======== TASK MATERIAL ========
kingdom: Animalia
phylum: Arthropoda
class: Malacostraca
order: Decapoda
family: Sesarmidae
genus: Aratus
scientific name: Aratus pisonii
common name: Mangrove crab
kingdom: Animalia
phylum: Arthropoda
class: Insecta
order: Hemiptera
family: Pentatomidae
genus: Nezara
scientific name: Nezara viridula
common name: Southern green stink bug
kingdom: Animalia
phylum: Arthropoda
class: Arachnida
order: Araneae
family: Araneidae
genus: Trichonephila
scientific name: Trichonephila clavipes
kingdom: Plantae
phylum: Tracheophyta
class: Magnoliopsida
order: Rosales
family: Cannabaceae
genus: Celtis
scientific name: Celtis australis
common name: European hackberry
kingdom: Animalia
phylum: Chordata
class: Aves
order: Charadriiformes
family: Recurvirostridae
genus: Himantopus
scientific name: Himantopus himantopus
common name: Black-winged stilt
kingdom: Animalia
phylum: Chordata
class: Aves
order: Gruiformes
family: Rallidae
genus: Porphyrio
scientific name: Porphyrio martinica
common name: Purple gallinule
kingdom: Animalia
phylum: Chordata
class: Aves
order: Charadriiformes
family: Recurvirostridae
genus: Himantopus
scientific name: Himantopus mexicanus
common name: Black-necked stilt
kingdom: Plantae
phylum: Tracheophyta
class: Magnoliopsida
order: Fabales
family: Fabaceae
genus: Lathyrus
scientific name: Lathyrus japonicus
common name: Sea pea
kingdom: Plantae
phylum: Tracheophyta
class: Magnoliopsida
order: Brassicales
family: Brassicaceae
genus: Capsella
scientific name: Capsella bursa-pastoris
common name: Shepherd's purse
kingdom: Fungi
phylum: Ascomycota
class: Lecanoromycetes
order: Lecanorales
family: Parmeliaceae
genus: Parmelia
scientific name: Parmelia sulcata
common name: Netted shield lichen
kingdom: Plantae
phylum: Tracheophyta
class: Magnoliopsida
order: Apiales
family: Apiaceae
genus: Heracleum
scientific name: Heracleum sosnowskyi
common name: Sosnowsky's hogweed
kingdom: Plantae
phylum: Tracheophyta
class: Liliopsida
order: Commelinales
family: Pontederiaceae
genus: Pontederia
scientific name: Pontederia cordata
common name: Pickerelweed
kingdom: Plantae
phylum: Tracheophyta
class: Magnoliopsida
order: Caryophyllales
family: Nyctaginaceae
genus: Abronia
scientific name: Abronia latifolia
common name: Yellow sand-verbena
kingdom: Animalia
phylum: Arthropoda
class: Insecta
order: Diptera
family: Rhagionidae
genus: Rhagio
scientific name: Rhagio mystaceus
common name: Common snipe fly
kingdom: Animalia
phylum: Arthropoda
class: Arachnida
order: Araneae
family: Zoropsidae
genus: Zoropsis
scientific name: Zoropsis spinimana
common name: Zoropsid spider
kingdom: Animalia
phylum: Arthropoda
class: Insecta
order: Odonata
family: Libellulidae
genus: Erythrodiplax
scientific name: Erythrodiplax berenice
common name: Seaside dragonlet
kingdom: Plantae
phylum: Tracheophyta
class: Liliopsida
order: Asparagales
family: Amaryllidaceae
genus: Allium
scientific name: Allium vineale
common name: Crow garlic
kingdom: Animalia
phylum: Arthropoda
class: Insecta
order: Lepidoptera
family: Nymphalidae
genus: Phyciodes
========
SHORT EXERCISE: Reproduce every line of the entries above word for word, in the same order.

FINAL RESULT:
kingdom: Animalia
phylum: Arthropoda
class: Malacostraca
order: Decapoda
family: Sesarmidae
genus: Aratus
scientific name: Aratus pisonii
common name: Mangrove crab
kingdom: Animalia
phylum: Arthropoda
class: Insecta
order: Hemiptera
family: Pentatomidae
genus: Nezara
scientific name: Nezara viridula
common name: Southern green stink bug
kingdom: Animalia
phylum: Arthropoda
class: Arachnida
order: Araneae
family: Araneidae
genus: Trichonephila
scientific name: Trichonephila clavipes
kingdom: Plantae
phylum: Tracheophyta
class: Magnoliopsida
order: Rosales
family: Cannabaceae
genus: Celtis
scientific name: Celtis australis
common name: European hackberry
kingdom: Animalia
phylum: Chordata
class: Aves
order: Charadriiformes
family: Recurvirostridae
genus: Himantopus
scientific name: Himantopus himantopus
common name: Black-winged stilt
kingdom: Animalia
phylum: Chordata
class: Aves
order: Gruiformes
family: Rallidae
genus: Porphyrio
scientific name: Porphyrio martinica
common name: Purple gallinule
kingdom: Animalia
phylum: Chordata
class: Aves
order: Charadriiformes
family: Recurvirostridae
genus: Himantopus
scientific name: Himantopus mexicanus
common name: Black-necked stilt
kingdom: Plantae
phylum: Tracheophyta
class: Magnoliopsida
order: Fabales
family: Fabaceae
genus: Lathyrus
scientific name: Lathyrus japonicus
common name: Sea pea
kingdom: Plantae
phylum: Tracheophyta
class: Magnoliopsida
order: Brassicales
family: Brassicaceae
genus: Capsella
scientific name: Capsella bursa-pastoris
common name: Shepherd's purse
kingdom: Fungi
phylum: Ascomycota
class: Lecanoromycetes
order: Lecanorales
family: Parmeliaceae
genus: Parmelia
scientific name: Parmelia sulcata
common name: Netted shield lichen
kingdom: Plantae
phylum: Tracheophyta
class: Magnoliopsida
order: Apiales
family: Apiaceae
genus: Heracleum
scientific name: Heracleum sosnowskyi
common name: Sosnowsky's hogweed
kingdom: Plantae
phylum: Tracheophyta
class: Liliopsida
order: Commelinales
family: Pontederiaceae
genus: Pontederia
scientific name: Pontederia cordata
common name: Pickerelweed
kingdom: Plantae
phylum: Tracheophyta
class: Magnoliopsida
order: Caryophyllales
family: Nyctaginaceae
genus: Abronia
scientific name: Abronia latifolia
common name: Yellow sand-verbena
kingdom: Animalia
phylum: Arthropoda
class: Insecta
order: Diptera
family: Rhagionidae
genus: Rhagio
scientific name: Rhagio mystaceus
common name: Common snipe fly
kingdom: Animalia
phylum: Arthropoda
class: Arachnida
order: Araneae
family: Zoropsidae
genus: Zoropsis
scientific name: Zoropsis spinimana
common name: Zoropsid spider
kingdom: Animalia
phylum: Arthropoda
class: Insecta
order: Odonata
family: Libellulidae
genus: Erythrodiplax
scientific name: Erythrodiplax berenice
common name: Seaside dragonlet
kingdom: Plantae
phylum: Tracheophyta
class: Liliopsida
order: Asparagales
family: Amaryllidaceae
genus: Allium
scientific name: Allium vineale
common name: Crow garlic
kingdom: Animalia
phylum: Arthropoda
class: Insecta
order: Lepidoptera
family: Nymphalidae
genus: Phyciodes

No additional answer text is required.